Barry Weiss 11 months, 4 weeks ago

cautiously optimistic that Svi will start hot this season.

Harlan Hobbs 11 months, 4 weeks ago

If Svi's expanded versatility carries through to his senior season at KU, he will be a very valuable component. He's no Josh Jackson of course, but he has multi-dimensional skills which KU will need. Consistency will be the key.

Harlan Hobbs 11 months, 4 weeks ago

As for Bagley, I thought I read the other day that he is already 18 or will be before the start of this next season. If that is correct, he will be NBA-eligible under the current rules a year from now. Therefore, if he doesn't reclassify, he probably won't ever be seen in any college uniform.

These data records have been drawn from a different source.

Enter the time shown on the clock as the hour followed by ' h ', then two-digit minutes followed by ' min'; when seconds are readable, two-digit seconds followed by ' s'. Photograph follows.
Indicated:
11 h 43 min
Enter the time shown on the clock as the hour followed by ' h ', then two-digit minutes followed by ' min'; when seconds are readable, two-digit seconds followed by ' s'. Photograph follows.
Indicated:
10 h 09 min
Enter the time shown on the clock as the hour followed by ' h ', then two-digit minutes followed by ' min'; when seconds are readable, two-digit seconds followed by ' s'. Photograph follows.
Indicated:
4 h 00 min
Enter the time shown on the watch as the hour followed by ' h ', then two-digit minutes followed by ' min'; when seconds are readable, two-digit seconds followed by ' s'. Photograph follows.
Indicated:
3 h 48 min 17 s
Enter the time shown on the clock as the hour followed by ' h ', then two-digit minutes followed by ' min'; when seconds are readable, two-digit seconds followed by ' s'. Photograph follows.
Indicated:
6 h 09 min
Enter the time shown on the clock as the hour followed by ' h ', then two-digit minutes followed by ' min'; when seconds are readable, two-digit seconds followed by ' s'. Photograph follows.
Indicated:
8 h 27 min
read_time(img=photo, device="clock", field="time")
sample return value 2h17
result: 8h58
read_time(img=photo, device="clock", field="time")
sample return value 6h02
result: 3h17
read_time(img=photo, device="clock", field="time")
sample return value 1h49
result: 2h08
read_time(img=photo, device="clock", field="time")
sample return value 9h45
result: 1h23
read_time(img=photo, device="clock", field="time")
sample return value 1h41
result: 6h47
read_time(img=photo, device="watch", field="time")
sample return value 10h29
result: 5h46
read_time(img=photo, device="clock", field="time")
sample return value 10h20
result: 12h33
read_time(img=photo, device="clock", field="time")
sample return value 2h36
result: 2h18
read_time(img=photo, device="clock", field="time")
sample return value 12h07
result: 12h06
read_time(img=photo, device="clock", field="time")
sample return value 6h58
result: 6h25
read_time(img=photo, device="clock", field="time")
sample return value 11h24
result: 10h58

He will turn pro the first chance he gets.

I doubt seriously that he is an option for KU, as most others have said.

Mike Greer 11 months, 4 weeks ago

Even if he meets the age requirement, doesn't he still have to be one year removed from High School to be NBA eligible? I thought it was something along the lines of 19 and one year after HS, otherwise most of these guys including Josh (he was 20 in February) could have gone straight into the NBA.

Titus Canby 11 months, 4 weeks ago

I agree with Len and Humpy. Those shooting percentages from the field are below average. I've never understood why he's been touted as a great shooter since day one.

Lawrence McGlinn 11 months, 4 weeks ago

I'm not sure playing in Europe helps him that much. The athleticism in the Big 12 or the tournament means less time to get a shot off. He can be a great shooter in HORSE, but that split second less in a game can lead to a low percentage. Even with wide-open looks courtesy of Frank over the past couple of years he missed a lot of shots.